WHAT IS REQUIRED: Print the complete listing so that it matches the original exactly.
=-=-=-=-=
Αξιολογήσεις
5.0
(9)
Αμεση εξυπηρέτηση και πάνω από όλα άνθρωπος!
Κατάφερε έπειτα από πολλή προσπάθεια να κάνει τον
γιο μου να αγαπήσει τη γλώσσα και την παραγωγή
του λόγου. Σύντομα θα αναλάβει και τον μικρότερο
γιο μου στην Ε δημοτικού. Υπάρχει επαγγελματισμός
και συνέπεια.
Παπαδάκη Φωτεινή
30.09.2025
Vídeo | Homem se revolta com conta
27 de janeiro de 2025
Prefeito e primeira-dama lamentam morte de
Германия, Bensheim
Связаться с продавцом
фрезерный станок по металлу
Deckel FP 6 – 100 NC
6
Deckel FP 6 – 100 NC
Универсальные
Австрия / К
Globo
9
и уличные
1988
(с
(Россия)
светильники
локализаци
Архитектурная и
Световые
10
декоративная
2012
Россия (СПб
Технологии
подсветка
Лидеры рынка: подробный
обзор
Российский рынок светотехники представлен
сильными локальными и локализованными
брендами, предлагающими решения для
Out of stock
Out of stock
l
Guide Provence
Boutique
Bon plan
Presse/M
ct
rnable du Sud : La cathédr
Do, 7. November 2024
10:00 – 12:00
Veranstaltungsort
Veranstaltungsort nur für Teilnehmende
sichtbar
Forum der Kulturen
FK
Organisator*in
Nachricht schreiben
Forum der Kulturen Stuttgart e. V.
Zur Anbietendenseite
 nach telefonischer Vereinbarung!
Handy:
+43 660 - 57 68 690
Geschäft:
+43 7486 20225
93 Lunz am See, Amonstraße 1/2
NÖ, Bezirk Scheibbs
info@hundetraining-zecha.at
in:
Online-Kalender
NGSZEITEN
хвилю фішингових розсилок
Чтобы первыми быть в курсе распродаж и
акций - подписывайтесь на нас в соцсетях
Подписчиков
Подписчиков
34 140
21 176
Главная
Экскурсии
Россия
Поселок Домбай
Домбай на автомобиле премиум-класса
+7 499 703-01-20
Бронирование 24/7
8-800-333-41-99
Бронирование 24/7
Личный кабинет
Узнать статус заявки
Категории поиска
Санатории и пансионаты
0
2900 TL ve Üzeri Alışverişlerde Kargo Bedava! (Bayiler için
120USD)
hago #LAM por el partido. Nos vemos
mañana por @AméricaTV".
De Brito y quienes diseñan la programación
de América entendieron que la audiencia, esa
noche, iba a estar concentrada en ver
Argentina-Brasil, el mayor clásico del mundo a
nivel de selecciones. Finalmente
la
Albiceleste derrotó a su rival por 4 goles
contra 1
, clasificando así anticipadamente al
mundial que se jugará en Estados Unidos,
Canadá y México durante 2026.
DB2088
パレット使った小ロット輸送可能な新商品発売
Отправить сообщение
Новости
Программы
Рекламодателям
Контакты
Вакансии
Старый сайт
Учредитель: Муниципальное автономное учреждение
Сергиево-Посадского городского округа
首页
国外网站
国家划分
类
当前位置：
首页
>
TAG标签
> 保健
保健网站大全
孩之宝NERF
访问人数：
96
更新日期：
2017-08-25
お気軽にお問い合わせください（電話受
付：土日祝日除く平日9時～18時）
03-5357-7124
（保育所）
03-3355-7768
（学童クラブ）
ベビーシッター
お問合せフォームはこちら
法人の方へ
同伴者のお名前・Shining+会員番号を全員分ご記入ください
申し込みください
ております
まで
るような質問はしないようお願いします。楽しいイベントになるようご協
=-=-=-=-=
WRITTEN ANSWER:
Αξιολογήσεις
5.0
(9)
Αμεση εξυπηρέτηση και πάνω από όλα άνθρωπος!
Κατάφερε έπειτα από πολλή προσπάθεια να κάνει τον
γιο μου να αγαπήσει τη γλώσσα και την παραγωγή
του λόγου. Σύντομα θα αναλάβει και τον μικρότερο
γιο μου στην Ε δημοτικού. Υπάρχει επαγγελματισμός
και συνέπεια.
Παπαδάκη Φωτεινή
30.09.2025
Vídeo | Homem se revolta com conta
27 de janeiro de 2025
Prefeito e primeira-dama lamentam morte de
Германия, Bensheim
Связаться с продавцом
фрезерный станок по металлу
Deckel FP 6 – 100 NC
6
Deckel FP 6 – 100 NC
Универсальные
Австрия / К
Globo
9
и уличные
1988
(с
(Россия)
светильники
локализаци
Архитектурная и
Световые
10
декоративная
2012
Россия (СПб
Технологии
подсветка
Лидеры рынка: подробный
обзор
Российский рынок светотехники представлен
сильными локальными и локализованными
брендами, предлагающими решения для
Out of stock
Out of stock
l
Guide Provence
Boutique
Bon plan
Presse/M
ct
rnable du Sud : La cathédr
Do, 7. November 2024
10:00 – 12:00
Veranstaltungsort
Veranstaltungsort nur für Teilnehmende
sichtbar
Forum der Kulturen
FK
Organisator*in
Nachricht schreiben
Forum der Kulturen Stuttgart e. V.
Zur Anbietendenseite
 nach telefonischer Vereinbarung!
Handy:
+43 660 - 57 68 690
Geschäft:
+43 7486 20225
93 Lunz am See, Amonstraße 1/2
NÖ, Bezirk Scheibbs
info@hundetraining-zecha.at
in:
Online-Kalender
NGSZEITEN
хвилю фішингових розсилок
Чтобы первыми быть в курсе распродаж и
акций - подписывайтесь на нас в соцсетях
Подписчиков
Подписчиков
34 140
21 176
Главная
Экскурсии
Россия
Поселок Домбай
Домбай на автомобиле премиум-класса
+7 499 703-01-20
Бронирование 24/7
8-800-333-41-99
Бронирование 24/7
Личный кабинет
Узнать статус заявки
Категории поиска
Санатории и пансионаты
0
2900 TL ve Üzeri Alışverişlerde Kargo Bedava! (Bayiler için
120USD)
hago #LAM por el partido. Nos vemos
mañana por @AméricaTV".
De Brito y quienes diseñan la programación
de América entendieron que la audiencia, esa
noche, iba a estar concentrada en ver
Argentina-Brasil, el mayor clásico del mundo a
nivel de selecciones. Finalmente
la
Albiceleste derrotó a su rival por 4 goles
contra 1
, clasificando así anticipadamente al
mundial que se jugará en Estados Unidos,
Canadá y México durante 2026.
DB2088
パレット使った小ロット輸送可能な新商品発売
Отправить сообщение
Новости
Программы
Рекламодателям
Контакты
Вакансии
Старый сайт
Учредитель: Муниципальное автономное учреждение
Сергиево-Посадского городского округа
首页
国外网站
国家划分
类
当前位置：
首页
>
TAG标签
> 保健
保健网站大全
孩之宝NERF
访问人数：
96
更新日期：
2017-08-25
お気軽にお問い合わせください（電話受
付：土日祝日除く平日9時～18時）
03-5357-7124
（保育所）
03-3355-7768
（学童クラブ）
ベビーシッター
お問合せフォームはこちら
法人の方へ
同伴者のお名前・Shining+会員番号を全員分ご記入ください
申し込みください
ております
まで
るような質問はしないようお願いします。楽しいイベントになるようご協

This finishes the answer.